#### Page excerpt:
┄┄┄┄┄┄

Most stock saddles in the US are cheap, poor quality and badly balanced. A good quality *Australian* Stock *Saddle* is a thing of beauty and comfort... The market for custom made stock saddles is roaring in Australia - Some makers have up to a 2 year waiting list. I recently bought my own custom made stock *saddle* for my ASH - And I have sat in nothing that compares to it comfort wise, and it is the only *saddle* my horse has been comfortable in so far.

If you have a chance to, have a sit/ride in a true *Australian* stock *saddle* - Syd Hills are a better known brand but not the best. Names such as Mackellars, Coopers, Jacksons, Peter Nelsons, etc. are sinonimous with the better quality stock saddles you can get today, and many actually increase in value with age and good care. If you are interested, you can look in my archive of threads I have made and I have posted pictures of my *saddle*.

*

Stock Saddles (The true name for an 'Aussie' *saddle*) were _made_ for cattle work. They were made for stockmen and drovers who spent the whole day moving and droving cattle. 

A stock *saddle* can fit any horse - It just depends on the individual *saddle*. Most are made on a standard 'stock horse' tree (I.e. *Australian* Stock Horse, not QH) but there are many that are made specifically for different shaped horse. Nowadays you can even get some half breed fender saddles made with QH bars.

In case you don't know - There are two types of stock *saddle*. The traditional stock *saddle* which has a full skirt and stirrup leathers, and the half breed or fender *saddle*, which has leather fenders similar to a western *saddle* but still has the knee rolls and no horn.

The problem with stock saddles in the US is most of them are crap. Badly made and some have a horn tacked on to make them seem more familiar to western riders.

A true stock *saddle* does NOT have a horn.

To buy a good quality stock saddles in the US you are looking at upwards of $1,000 - And these are the very bottom end of the quality saddles. In Australia, for a quality stock *saddle* made by a saddler, not a production line, you are looking at upwards of $3,000 - Second hand. They go from $4,000 to $8,000 brand new.

There is a website (James Saddlery? maybe?) that sells decent quality half breed saddles with more of a 'western' feel to the US - I wouldn't call them true stock saddles but they are fairly good quality and readily available. I beleive that also custom make the *saddle* for your horse based on wither tracings. There are a few people on here that have bought saddles from them.


----------



## wild_spot (Jan 30, 2008)

Here are some examples of different types of stock saddles (Good Quality) - First some traditionals:

Here is my own *saddle* - A custom made traditional:










A different brand traditional showing the english panels:










And some half breeds:

This is similar to most half breeds with the longer panels.










Here is a fender with the english panels - Very $$$ though. The guy who made my *saddle* also makes fenders almost the same as this one.










*

This is the difference between a cheap stock *saddle* and a good quality stock *saddle* - A cheap stock *saddle* sits you a good 2/3 inches off your horses back. They are horrible for communication via the seat and legs. A good quality, well made stock *saddle* however puts you practically right on the horses back - This is why I don't like Syd Hills much as they still ahve too much bulk between me and the horse for my liking. My custom made stock *saddle* sits me as close if not closer to my horse - Which is the main reason I like it as I can really refine my aids.

┄┄┄┄┄┄

[Images with bounding boxes]
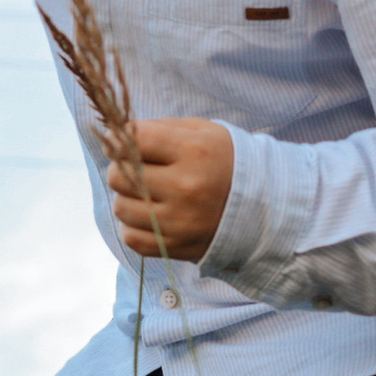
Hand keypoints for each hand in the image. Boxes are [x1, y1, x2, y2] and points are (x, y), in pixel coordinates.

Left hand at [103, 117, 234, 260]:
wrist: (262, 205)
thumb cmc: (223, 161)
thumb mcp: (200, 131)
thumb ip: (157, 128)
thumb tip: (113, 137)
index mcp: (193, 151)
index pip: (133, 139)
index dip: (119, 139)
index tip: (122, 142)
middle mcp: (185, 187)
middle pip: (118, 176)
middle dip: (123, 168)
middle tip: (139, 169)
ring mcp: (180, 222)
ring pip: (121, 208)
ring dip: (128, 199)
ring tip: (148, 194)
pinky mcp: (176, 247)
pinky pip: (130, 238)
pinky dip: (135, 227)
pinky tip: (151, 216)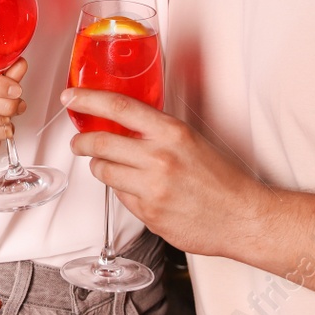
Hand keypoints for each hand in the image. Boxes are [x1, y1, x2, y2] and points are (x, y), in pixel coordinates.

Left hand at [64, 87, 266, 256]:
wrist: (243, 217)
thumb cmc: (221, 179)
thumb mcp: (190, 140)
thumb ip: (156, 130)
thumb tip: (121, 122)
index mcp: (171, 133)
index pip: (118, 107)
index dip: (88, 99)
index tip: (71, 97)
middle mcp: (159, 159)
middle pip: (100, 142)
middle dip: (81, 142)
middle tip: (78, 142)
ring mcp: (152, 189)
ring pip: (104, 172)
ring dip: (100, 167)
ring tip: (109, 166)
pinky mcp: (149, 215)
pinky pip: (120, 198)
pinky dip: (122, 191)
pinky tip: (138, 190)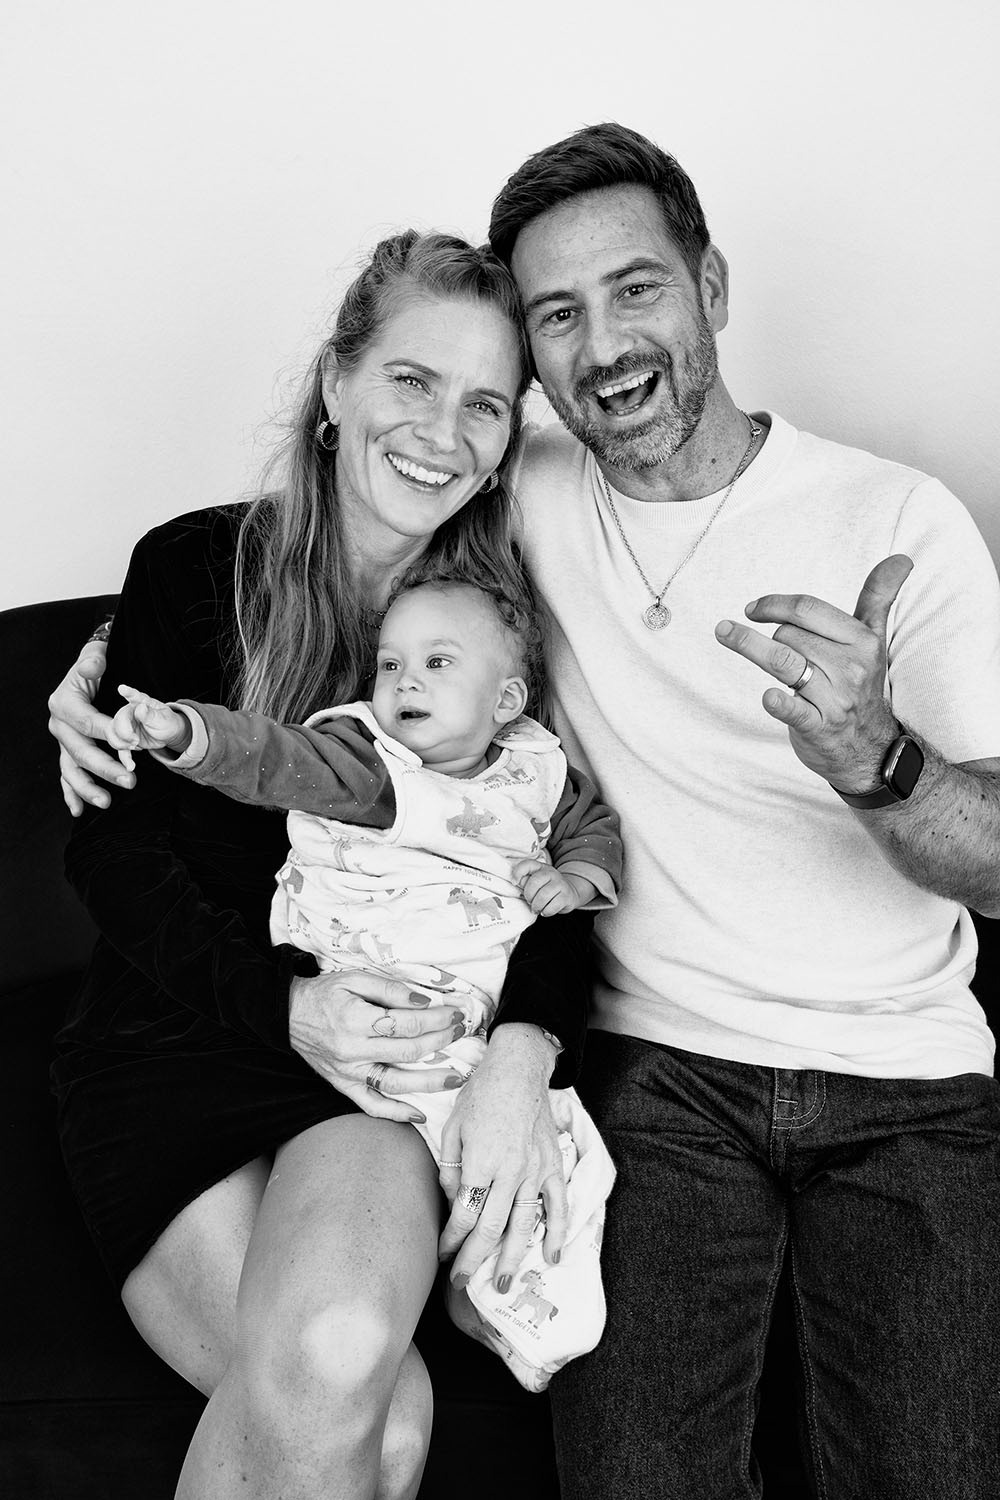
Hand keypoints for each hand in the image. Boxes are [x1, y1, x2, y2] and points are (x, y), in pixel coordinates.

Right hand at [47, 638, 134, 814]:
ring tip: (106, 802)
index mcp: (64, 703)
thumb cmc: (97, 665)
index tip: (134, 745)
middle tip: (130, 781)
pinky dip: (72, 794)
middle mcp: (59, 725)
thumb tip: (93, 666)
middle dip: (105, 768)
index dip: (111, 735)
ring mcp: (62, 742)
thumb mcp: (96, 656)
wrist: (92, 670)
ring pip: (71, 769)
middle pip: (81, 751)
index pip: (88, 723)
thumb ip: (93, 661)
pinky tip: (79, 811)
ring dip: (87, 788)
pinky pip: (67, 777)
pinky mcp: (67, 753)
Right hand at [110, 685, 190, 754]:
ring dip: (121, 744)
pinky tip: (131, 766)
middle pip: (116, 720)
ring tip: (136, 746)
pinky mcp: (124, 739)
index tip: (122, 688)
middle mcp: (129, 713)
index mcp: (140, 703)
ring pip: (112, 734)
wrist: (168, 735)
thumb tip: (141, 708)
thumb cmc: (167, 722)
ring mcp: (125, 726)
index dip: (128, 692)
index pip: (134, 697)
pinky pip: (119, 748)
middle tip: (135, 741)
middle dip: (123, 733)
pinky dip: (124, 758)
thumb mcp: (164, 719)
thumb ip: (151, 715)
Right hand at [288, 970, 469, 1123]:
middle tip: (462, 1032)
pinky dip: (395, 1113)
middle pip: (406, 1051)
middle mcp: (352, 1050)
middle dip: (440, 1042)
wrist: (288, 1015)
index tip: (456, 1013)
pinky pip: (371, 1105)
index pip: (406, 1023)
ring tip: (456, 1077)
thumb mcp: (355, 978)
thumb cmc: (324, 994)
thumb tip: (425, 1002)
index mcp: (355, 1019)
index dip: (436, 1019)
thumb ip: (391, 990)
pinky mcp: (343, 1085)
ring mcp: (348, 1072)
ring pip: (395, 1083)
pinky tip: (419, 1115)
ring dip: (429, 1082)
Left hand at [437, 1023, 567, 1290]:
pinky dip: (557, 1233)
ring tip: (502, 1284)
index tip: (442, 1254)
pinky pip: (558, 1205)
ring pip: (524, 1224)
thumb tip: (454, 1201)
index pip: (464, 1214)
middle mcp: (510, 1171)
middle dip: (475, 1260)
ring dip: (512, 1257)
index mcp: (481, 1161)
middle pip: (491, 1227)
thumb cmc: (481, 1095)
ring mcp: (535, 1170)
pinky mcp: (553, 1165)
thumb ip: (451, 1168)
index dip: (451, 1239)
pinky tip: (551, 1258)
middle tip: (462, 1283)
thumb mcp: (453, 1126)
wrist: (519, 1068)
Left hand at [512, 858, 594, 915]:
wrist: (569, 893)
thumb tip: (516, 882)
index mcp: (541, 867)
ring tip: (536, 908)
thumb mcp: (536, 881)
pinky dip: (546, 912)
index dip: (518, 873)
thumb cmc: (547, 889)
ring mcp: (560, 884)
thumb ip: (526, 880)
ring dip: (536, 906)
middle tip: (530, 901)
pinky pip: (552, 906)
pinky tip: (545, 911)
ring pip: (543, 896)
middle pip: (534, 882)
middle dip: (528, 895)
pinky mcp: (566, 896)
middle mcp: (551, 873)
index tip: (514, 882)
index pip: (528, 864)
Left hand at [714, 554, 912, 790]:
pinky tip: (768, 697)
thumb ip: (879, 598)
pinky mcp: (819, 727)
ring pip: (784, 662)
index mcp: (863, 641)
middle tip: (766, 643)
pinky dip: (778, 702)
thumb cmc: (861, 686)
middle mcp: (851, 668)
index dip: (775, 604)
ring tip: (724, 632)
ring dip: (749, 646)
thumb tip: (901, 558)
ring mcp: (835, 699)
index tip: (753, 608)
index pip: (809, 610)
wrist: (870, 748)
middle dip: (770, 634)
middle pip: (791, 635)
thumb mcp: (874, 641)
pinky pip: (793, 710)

┄┄┄┄┄┄

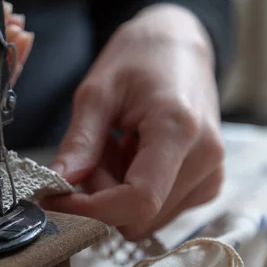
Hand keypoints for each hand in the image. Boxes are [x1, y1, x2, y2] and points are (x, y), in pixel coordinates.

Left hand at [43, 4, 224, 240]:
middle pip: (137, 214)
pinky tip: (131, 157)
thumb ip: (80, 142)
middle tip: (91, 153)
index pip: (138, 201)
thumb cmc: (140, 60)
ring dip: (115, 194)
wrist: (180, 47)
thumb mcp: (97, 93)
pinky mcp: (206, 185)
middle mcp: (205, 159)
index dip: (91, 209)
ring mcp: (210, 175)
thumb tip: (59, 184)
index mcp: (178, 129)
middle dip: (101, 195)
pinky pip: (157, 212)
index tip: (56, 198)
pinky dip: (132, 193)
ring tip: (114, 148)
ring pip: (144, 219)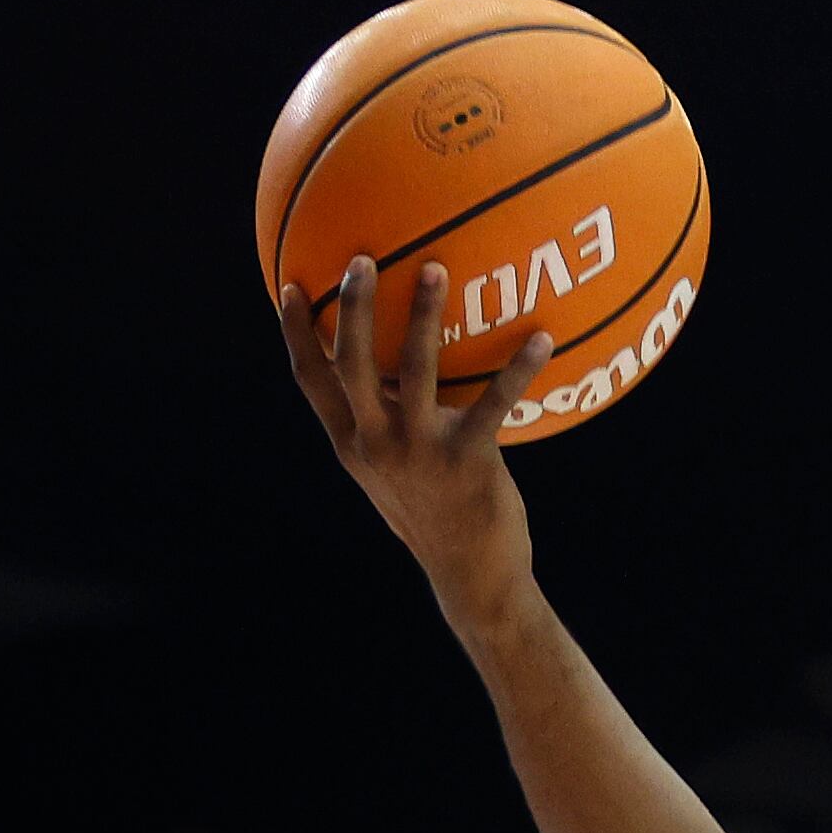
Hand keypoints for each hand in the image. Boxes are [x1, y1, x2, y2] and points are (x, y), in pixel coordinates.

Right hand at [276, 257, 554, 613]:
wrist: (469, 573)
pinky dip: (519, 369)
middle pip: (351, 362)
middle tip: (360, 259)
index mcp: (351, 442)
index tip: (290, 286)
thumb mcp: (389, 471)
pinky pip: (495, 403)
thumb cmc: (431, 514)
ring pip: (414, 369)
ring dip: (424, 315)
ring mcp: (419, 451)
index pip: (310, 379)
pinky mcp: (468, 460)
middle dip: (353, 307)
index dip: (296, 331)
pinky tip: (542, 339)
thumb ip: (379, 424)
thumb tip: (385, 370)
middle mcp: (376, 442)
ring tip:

┄┄┄┄┄┄

#### Tasks and exercises:
a) Repeat the stock saddle discussion word for word from "There is a website" up to and including "saddles from them.".
b) According to the stock saddle discussion, what is the price range for a brand-new quality stock saddle in Australia?
c) Extend the stock saddle discussion with the next part, starting after its final sentence.
The entries have no connection to the stock saddle discussion.

#### Answers for the tasks:
a)
There is a website (James Saddlery? maybe?) that sells decent quality half breed saddles with more of a 'western' feel to the US - I wouldn't call them true stock saddles but they are fairly good quality and readily available. I beleive that also custom make the *saddle* for your horse based on wither tracings. There are a few people on here that have bought saddles from them.

b) $4,000 to $8,000.

c)
Another big difference is in the knee rolls - On a cheap *saddle* they are very thick and often straight - On a good quality *saddle* they are thinner but stronger - And ergonomically shaped to accomodate your leg.


----------



## wild_spot (Jan 30, 2008)

And finally - An updated photo of my own saddle from a few days ago. You can see how it has improved as it is breaking in - the leather is smoothing out, colour becoming more uniform, and it is really starting to fit myself and my horse wonderfully.


----------



## Jillibean6803 (May 6, 2010)

WOW, thats alot to take in...everyone ive spoken with doesnt seem fond of the australian saddle, in any way, shape or form, but i think if i find the right fit for myself and the horse, it might be my style...dang, sounds like i need to hire myself a personal saddle fitter/shopper for this dilema...
Thanks for all the advice guys,ill keep you posted, the tack store i use lets you 'try' their saddles for like a week or so, so we shall see what they can help me with...


----------



## wild_spot (Jan 30, 2008)

They take a lot of getting used to - It took me maybe a month to be completely comfortable in my saddle. Rising trot is the hardest but once you get the hand of it you'll be fine.


----------



## devildogtigress (May 17, 2010)

I used to ride my hanno gelding in one, and LOVED it! I put my husband (whose a VERY green rider) in one on a QH and he loved it too. It is our preferred trail saddle.  The positives of both english and western merged into a lovely saddle.


----------



## darkwillow (Apr 12, 2009)

Make sure you don't get a cheap one because they can be pretty uncomfortable and not very well made.


----------



## rumba12 (Aug 15, 2010)

wild spot: fantastic pics!! I've been looking for some info about stock saddles and it's all been pretty much answered by your few posts and pics. 

One question...I'm a dressage rider and used to a long straight leg in the saddle. One thing I've read about some types of stock saddles is they tend to have a forward stirrup placing on the tree giving the rider a chair seat. For their purpose of traveling long distances over rough terrain, this seems very logical. However are there any types or perhaps brands or makers that veers from that?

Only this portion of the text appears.